`4^(61)+4^(62)+4^(63)+4^(64)` is divisible by

To solve the expression \(4^{61} + 4^{62} + 4^{63} + 4^{64}\) and determine what it is divisible by, we can factor out the smallest power of 4 from the expression. ### Step 1: Factor out the smallest power of 4 The smallest power in the expression is \(4^{61}\).
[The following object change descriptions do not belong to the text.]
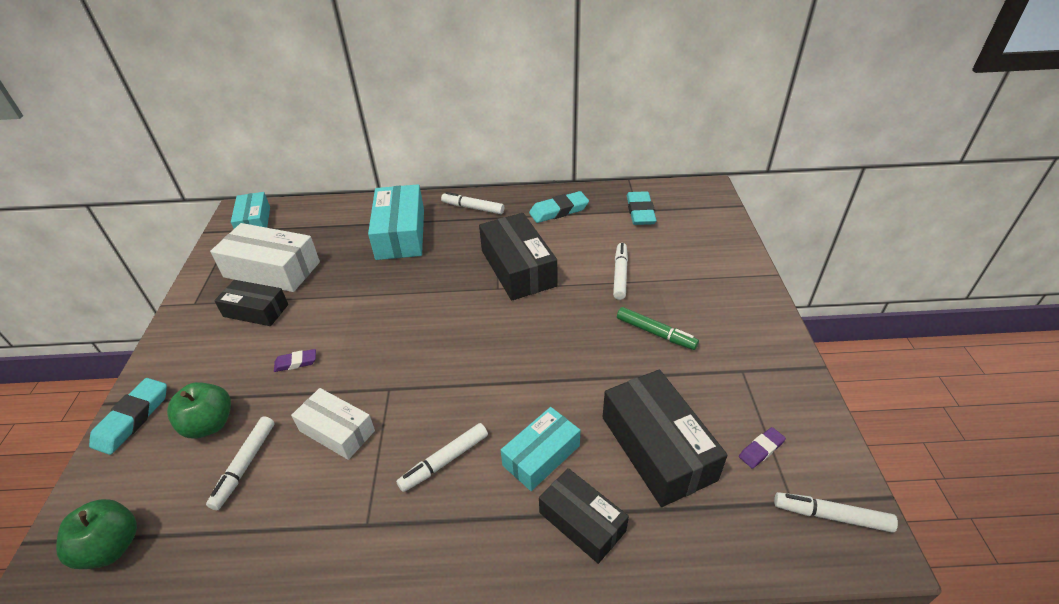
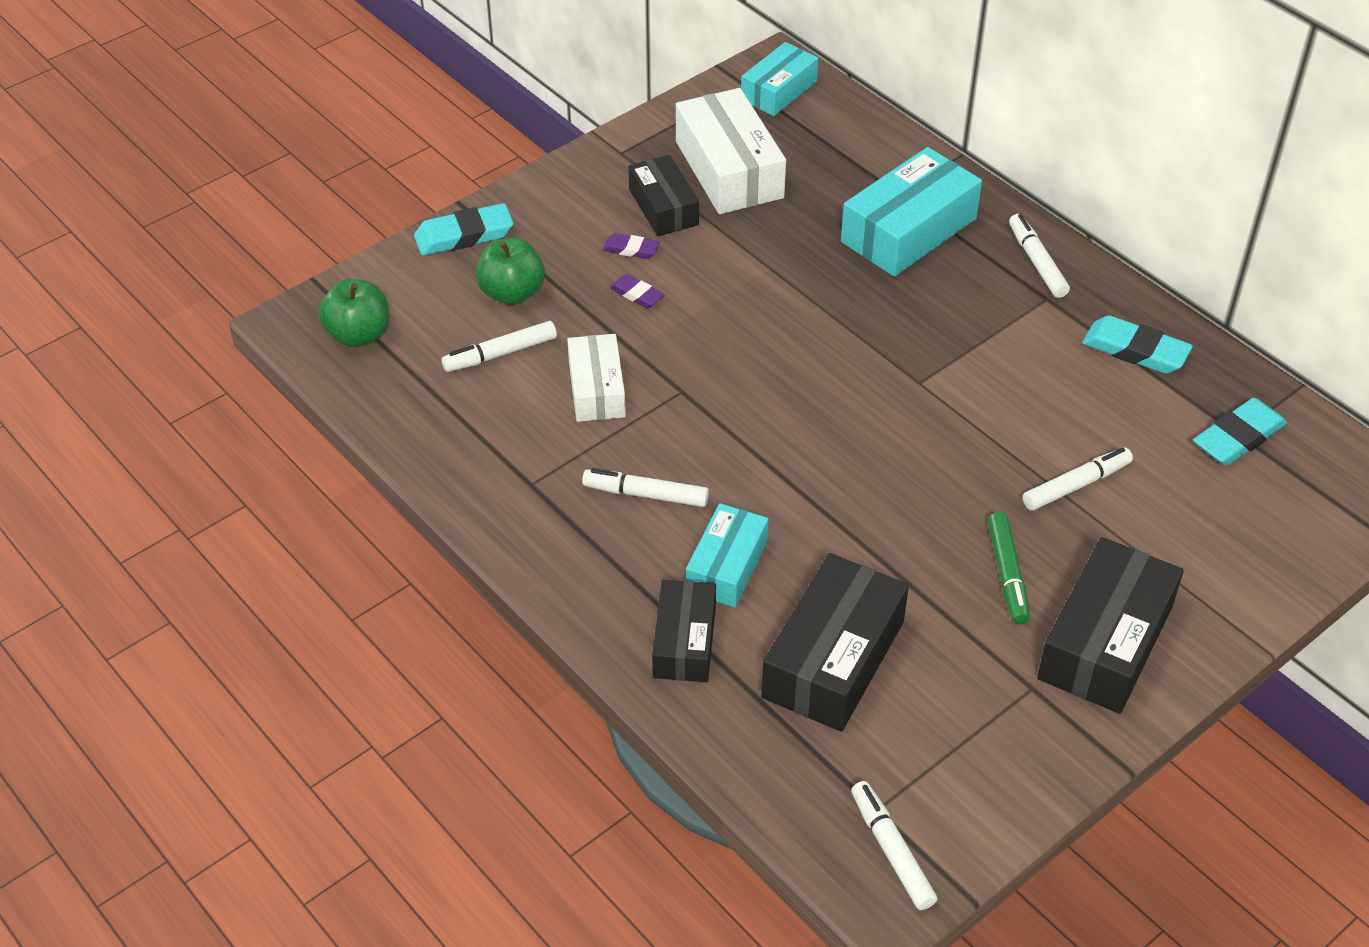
camera: 50 degrees right, 5 degrees up
(518, 268) = (975, 379): black box -> black box (1105, 642)
(541, 455) = (726, 566): turquoise box -> turquoise box turned 75 degrees counterclockwise
(761, 449) = (923, 754): purple eraser -> purple eraser (631, 249)

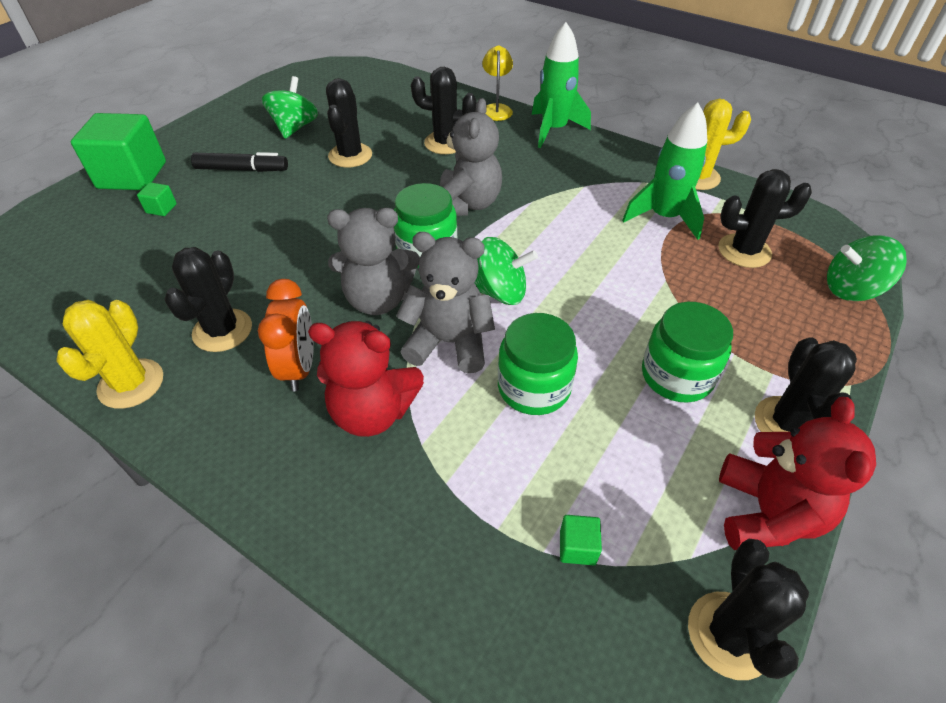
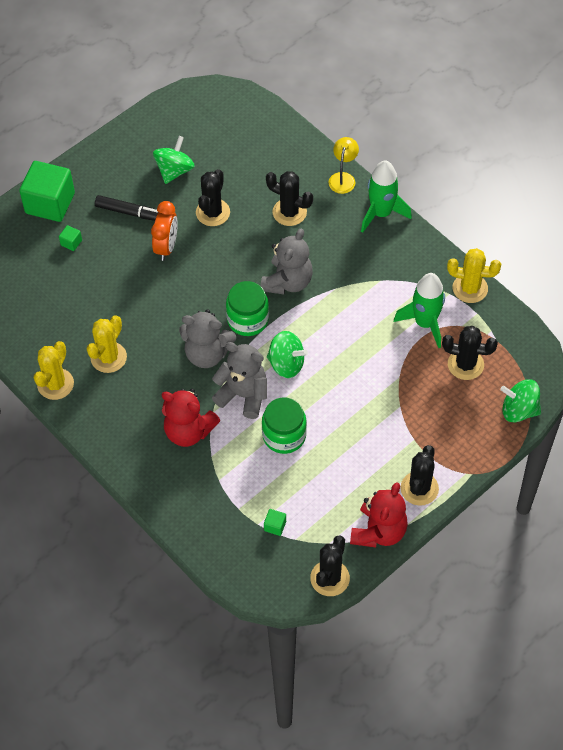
camera: 15 degrees right, 10 degrees up
(222, 330) = (108, 357): black cactus -> yellow cactus
(300, 368) = (152, 394): orange clock -> orange clock (166, 247)
(677, 376) = (371, 446): green jar -> none

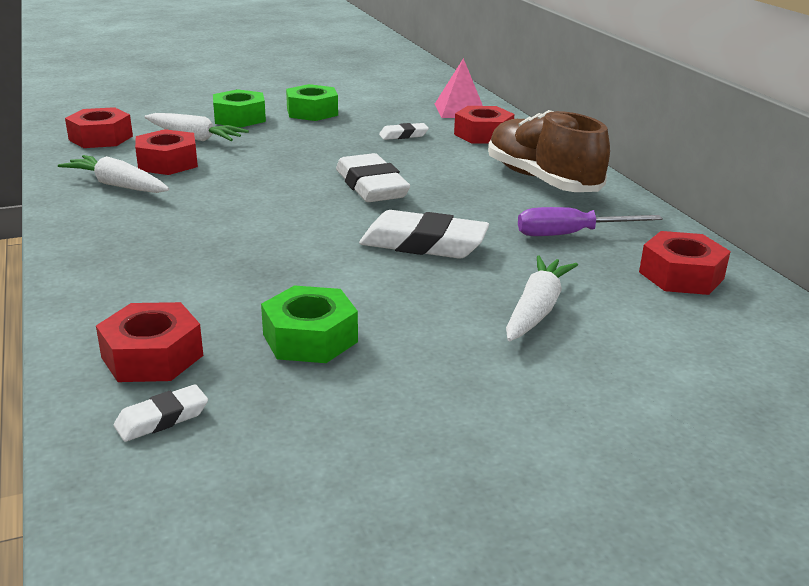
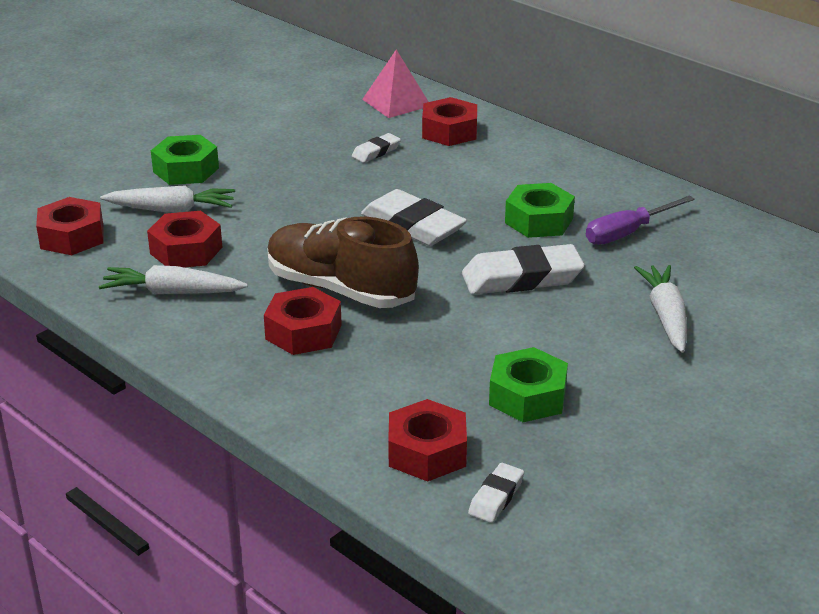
camera: 25 degrees left, 5 degrees up
(312, 112) = (251, 142): green nut -> green nut (539, 221)
(542, 180) = (552, 177): brown shoe -> brown shoe (340, 289)
(681, 275) = (740, 251): red nut -> red nut (303, 332)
We can factor this out: \[ 4^{61} + 4^{62} + 4^{63} + 4^{64} = 4^{61}(1 + 4 + 4^2 + 4^3) \] ### Step 2: Simplify the expression inside the parentheses Now we simplify the expression inside the parentheses: \[ 1 + 4 + 4^2 + 4^3 = 1 + 4 + 16 + 64 \] Calculating this step-by-step: - \(1 + 4 = 5\) - \(5 + 16 = 21\) - \(21 + 64 = 85\) So, we have: \[ 1 + 4 + 4^2 + 4^3 = 85 \] ### Step 3: Rewrite the expression Now we can rewrite the entire expression: \[ 4^{61}(85) \] ### Step 4: Determine divisibility Now, we need to find what \(4^{61} \times 85\) is divisible by. 1. \(4^{61}\) is clearly divisible by \(4\) (since \(4^{61} = 2^{122}\), it is also divisible by \(2\)). 2. \(85\) can be factored as \(5 \times 17\). Thus, \(4^{61} \times 85\) is divisible by: - \(4\) (from \(4^{61}\)) - \(5\) (from \(85\)) - \(17\) (from \(85\)) ### Final Answer Therefore, \(4^{61} + 4^{62} + 4^{63} + 4^{64}\) is divisible by \(4\), \(5\), and \(17\).